**** Data provided ****

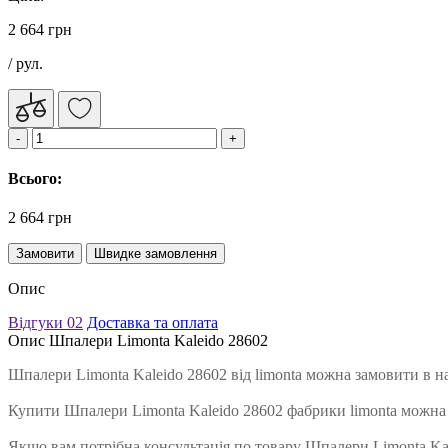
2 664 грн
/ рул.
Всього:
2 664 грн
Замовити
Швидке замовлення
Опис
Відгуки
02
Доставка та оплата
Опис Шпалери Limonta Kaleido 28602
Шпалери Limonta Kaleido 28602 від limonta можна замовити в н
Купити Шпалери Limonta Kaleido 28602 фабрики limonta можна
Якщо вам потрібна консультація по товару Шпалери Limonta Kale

****
**** Data provided ****

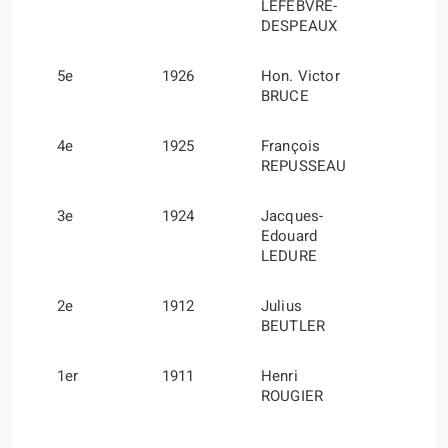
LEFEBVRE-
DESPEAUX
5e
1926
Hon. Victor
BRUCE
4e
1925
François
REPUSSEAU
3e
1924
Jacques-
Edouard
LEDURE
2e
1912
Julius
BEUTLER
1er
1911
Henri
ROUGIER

****

Wherever the word "Limonta" appears in the listing above, copy the whole line.

Опис Шпалери Limonta Kaleido 28602
Шпалери Limonta Kaleido 28602 від limonta можна замовити в н
Купити Шпалери Limonta Kaleido 28602 фабрики limonta можна
Якщо вам потрібна консультація по товару Шпалери Limonta Kale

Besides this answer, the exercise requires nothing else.